--- PROBLEM STATEMENT ---
Lay out the record lines as a Markdown table with two columns, Row and Record line. Start at the line that contains "phylum: Ascomycota", end at the line that contains "genus: Lepiota", number each row, and skip any blank lines.

- - -

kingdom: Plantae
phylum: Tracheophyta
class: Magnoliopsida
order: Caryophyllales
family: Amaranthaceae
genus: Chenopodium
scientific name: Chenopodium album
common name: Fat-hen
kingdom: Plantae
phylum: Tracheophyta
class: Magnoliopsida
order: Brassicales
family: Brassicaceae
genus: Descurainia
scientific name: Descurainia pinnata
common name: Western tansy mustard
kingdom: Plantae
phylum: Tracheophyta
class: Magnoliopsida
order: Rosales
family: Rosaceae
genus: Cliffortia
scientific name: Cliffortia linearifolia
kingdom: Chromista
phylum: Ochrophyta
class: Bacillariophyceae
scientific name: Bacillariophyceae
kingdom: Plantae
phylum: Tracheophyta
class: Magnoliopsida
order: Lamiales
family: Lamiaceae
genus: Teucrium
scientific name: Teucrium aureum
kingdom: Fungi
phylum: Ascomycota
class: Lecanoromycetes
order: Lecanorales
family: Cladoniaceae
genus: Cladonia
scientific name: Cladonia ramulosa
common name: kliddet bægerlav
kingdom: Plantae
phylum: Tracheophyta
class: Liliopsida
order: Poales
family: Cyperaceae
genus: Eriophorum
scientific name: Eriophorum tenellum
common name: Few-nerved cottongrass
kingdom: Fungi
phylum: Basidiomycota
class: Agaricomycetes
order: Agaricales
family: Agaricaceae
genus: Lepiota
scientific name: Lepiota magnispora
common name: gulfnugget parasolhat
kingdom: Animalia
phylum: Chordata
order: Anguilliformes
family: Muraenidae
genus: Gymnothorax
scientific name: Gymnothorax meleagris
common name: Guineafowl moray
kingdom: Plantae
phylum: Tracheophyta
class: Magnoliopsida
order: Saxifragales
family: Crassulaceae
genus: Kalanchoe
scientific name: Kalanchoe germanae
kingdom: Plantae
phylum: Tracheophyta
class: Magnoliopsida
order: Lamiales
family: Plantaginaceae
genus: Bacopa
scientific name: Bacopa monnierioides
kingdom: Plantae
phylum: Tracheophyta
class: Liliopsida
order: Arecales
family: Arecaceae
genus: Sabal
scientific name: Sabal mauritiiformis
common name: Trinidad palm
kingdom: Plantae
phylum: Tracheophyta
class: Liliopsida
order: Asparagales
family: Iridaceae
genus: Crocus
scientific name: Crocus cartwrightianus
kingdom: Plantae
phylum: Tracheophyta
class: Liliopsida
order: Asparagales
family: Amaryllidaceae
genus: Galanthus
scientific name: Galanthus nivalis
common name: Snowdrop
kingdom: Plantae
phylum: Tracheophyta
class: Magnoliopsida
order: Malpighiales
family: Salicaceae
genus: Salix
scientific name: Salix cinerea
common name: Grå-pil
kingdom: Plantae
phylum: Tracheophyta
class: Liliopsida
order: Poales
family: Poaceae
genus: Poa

- - -

--- SOLUTION ---
| Row | Record line |
|---|---|
| 1 | phylum: Ascomycota |
| 2 | class: Lecanoromycetes |
| 3 | order: Lecanorales |
| 4 | family: Cladoniaceae |
| 5 | genus: Cladonia |
| 6 | scientific name: Cladonia ramulosa |
| 7 | common name: kliddet bægerlav |
| 8 | kingdom: Plantae |
| 9 | phylum: Tracheophyta |
| 10 | class: Liliopsida |
| 11 | order: Poales |
| 12 | family: Cyperaceae |
| 13 | genus: Eriophorum |
| 14 | scientific name: Eriophorum tenellum |
| 15 | common name: Few-nerved cottongrass |
| 16 | kingdom: Fungi |
| 17 | phylum: Basidiomycota |
| 18 | class: Agaricomycetes |
| 19 | order: Agaricales |
| 20 | family: Agaricaceae |
| 21 | genus: Lepiota |